Anyways. There are tons of workers in the unit including one man whom my grandma has been bound and determined to set me up with. Why? Because he’s Asian..duh. His name is Ming and we always say hello to each other to satisfy my grandma, but this to me is just ridiculously funny. It’s like my grandma is playing ‘match the Asians’. Her mind processes us as visually compatible and that seems good enough. I appreciate her matchmaking attempt, but Ming is a decade older than me and married with children, so I don’t really see that one going anywhere. Yesterday she tried to plug him again to me, despite being annoyed with him for trying to get her to sing a solo at church service. She said she wanted to ‘tie him to a pole and throw him in the mud’. Not surprising. I love my grandma and I know that this matchmaking business is only one of her ways to try and ensure my happiness. She was terribly happy with my grandpa and told me that she hopes I have that kind of relationship someday, too. So, her intentions are good. I wouldn’t so easily excuse others for trying to set me up based on race, but my grandma totally gets a free pass. At least Ming is the only Asian worker on her unit.

Thursday, June 24, 2010

On dating other Asians

Oh, dating. A potentially complicated matter for anyone. My mom recently told me that I need a boyfriend (thanks, Mom, thanks for that). Part of me agrees, though I am in no hurry (thanks, grad school, thanks for that). I’m not going to sit here and tell you that dating has been more complex for me because I am transracially adopted, but there are some anecdotes worth mentioning that I’d like to speak candidly about.

I’m 23 years old and I’ve had crushes on boys since about the second grade. However, I was not attracted at all to Asian guys until college. So, I’ve spent a relatively small portion of my life believing my fellow Koreans to be good-looking. Before that shift happened, I never gave Asian guys a second glance and I didn’t exactly look at Asian women as stunning beauties, either. When I was ten, a childhood friend (who also happens to be a KAD) developed a crush on me and I couldn’t stand it. I was actually upset at him because I thought he liked me solely due to us both being Asian. After all, we were pretty much the only Asian kids in our elementary school. I had only ever had crushes on white boys and, at that age, I never saw myself in a million years liking an Asian boy. This is what I’d consider a solid example of internalized racism—embracing negative views of my own race. No matter how sweet my friend was to me, he wasn’t white and his chances of me returning his crush did not exist. As horrible as it sounds, to have a crush on an Asian boy felt like moving a step down..inferior somehow.
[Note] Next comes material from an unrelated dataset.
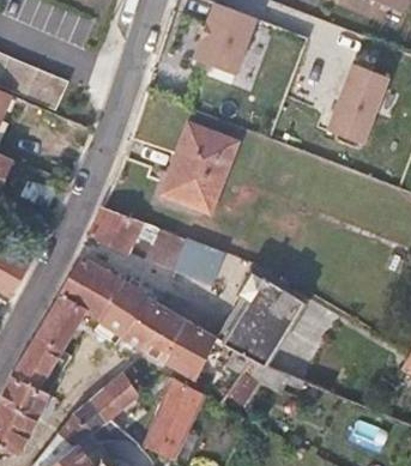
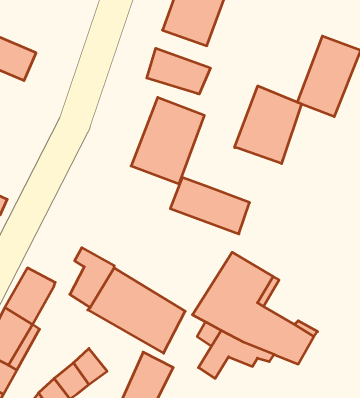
building: none -> [147,48,210,94]
building: none -> [235,86,301,164]
building: [90,207,145,255] -> none
building: [150,229,229,285] -> [170,177,250,234]
building: [59,255,115,321] -> none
Well. Fast forward 12 years later. Lo and behold, I finally ended up dating an Asian guy. Chinese American, to be exact, and his parents both immigrated to the US as adolescents. Somehow I got over my repulsion to liking Asian guys. I think perhaps this is partially due to my college having a modest, but visible population of Asian students. I remember having class with this one guy from Japan whom I was rather fond of. I wasn’t romantically interested, but it was easy for me to see attractive qualities in him. Somewhere during my undergrad years, I started seeing Asian guys instead of seeing through them. I think this change also went hand-in-hand with greater acceptance of who I was as an Asian woman. When I ended up dating my last boyfriend, there wasn’t some crazy, eye-opening epiphany. It just felt..normal? Nothing that special. I was afraid of there being barriers between me and other Asians raised in Asian families, but being with my last boyfriend helped me to dispel a lot of generalizations I had made about being Asian American. Maybe my resistance to like Asian guys also grew out of my own insecurity about not being ‘Asian enough’ to be with them.

Even now, I do not deny my insecurities, but I do feel freer to date within my own race without embarrassment. Who knows what guy I’ll ultimately end up with. I’m not sure that’s really the point of all of this. The point is that I am Korean and I can finally see other Koreans as attractive. As beautiful, even. Take that, internalized racism!